1. The IPU Operator

The IPU Operator extends the Kubernetes API by introducing IPUJob custom resource definition (CRD) and an operator for this CRD to manage IPUs. It allows you to specify the number of IPUs required for a workload. You can read more about the operator pattern in the Kubernetes documentation.

Note

Kubernetes uses the term Pod to refer to the smallest deployable unit of computing that can be created and managed in Kubernetes.

This is not to be confused with the Graphcore IPU-POD and Bow Pod, which are rack-based systems of IPUs.
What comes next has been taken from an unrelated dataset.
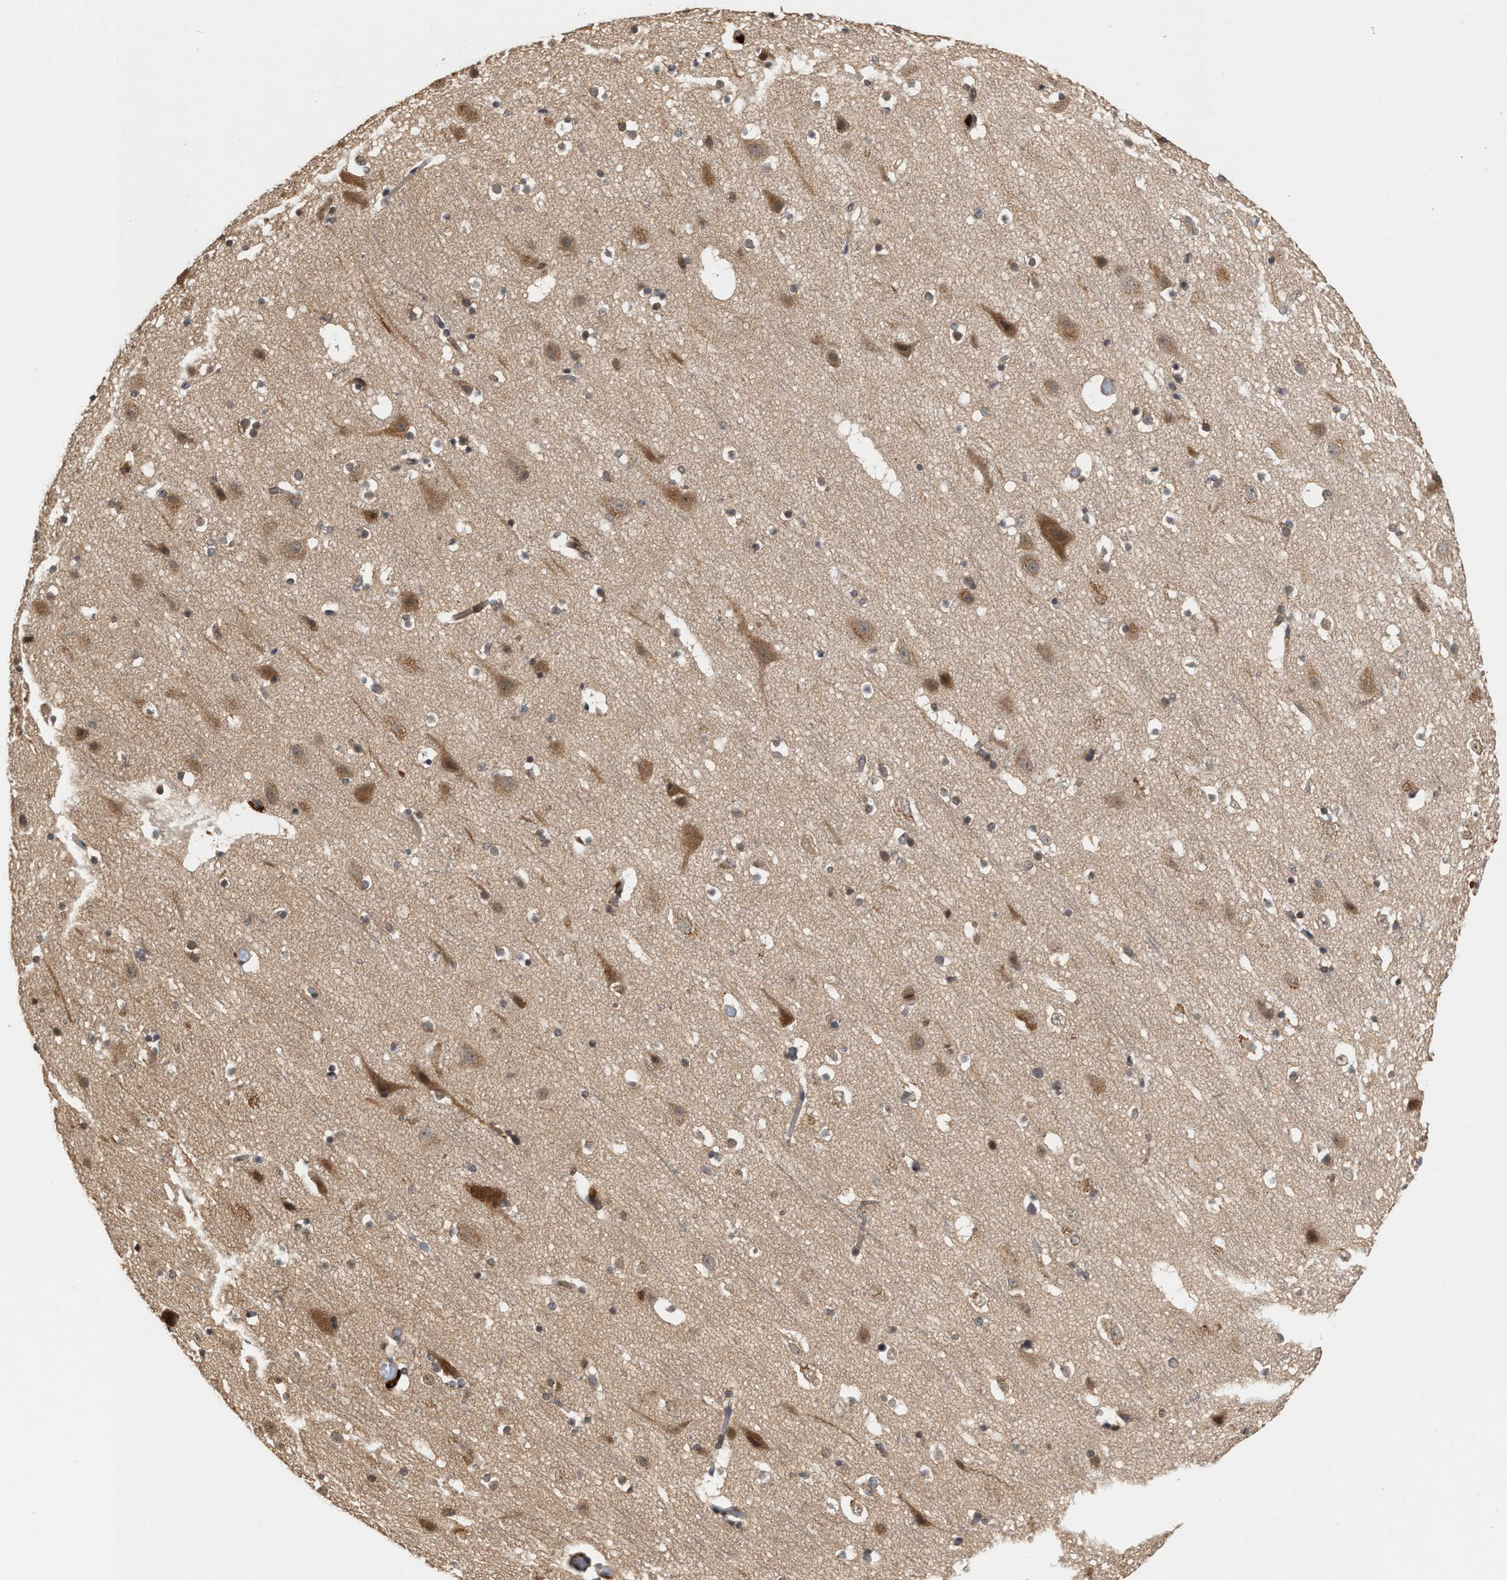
{"staining": {"intensity": "moderate", "quantity": ">75%", "location": "cytoplasmic/membranous"}, "tissue": "cerebral cortex", "cell_type": "Endothelial cells", "image_type": "normal", "snomed": [{"axis": "morphology", "description": "Normal tissue, NOS"}, {"axis": "topography", "description": "Cerebral cortex"}], "caption": "Protein staining of benign cerebral cortex demonstrates moderate cytoplasmic/membranous positivity in approximately >75% of endothelial cells. The staining was performed using DAB, with brown indicating positive protein expression. Nuclei are stained blue with hematoxylin.", "gene": "SAR1A", "patient": {"sex": "male", "age": 45}}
We refer to both of these as IPU-POD in this document.

1.1. Components and design

The IPU Operator contains the following components:

IPUJob CRD

The IPUJob CRD extends the Kubernetes API by introducing a new resource type for managing IPU resources.

IPUJob allows you to define a workload that can use IPUs. It always has to contain a specification for the worker Pod and may contain also a specification for a launcher Pod.

Controller

This is the central point of the IPU Operator. It handles submitted IPUJobs. It allocates an IPU partition (a set of IPUs) for a workload using V-IPU Proxy. Then it starts one or more worker Pods and a launcher Pod. The launcher Pod is only started in the case of distributed training when mpirun or poprun need to be used to start further workloads inside worker Pods.

V-IPU Proxy

A Pod that is used by the controller to communicate with the V-IPU controller in order to create and delete IPU partition, and also to check its state.

Launcher

A Pod that runs an mpirun or poprun command. These commands start workloads inside worker Pods. This is used in case of distributed training.

More details about the V-IPU Controller can be found in V-IPU User Guide and V-IPU Administrator Guide.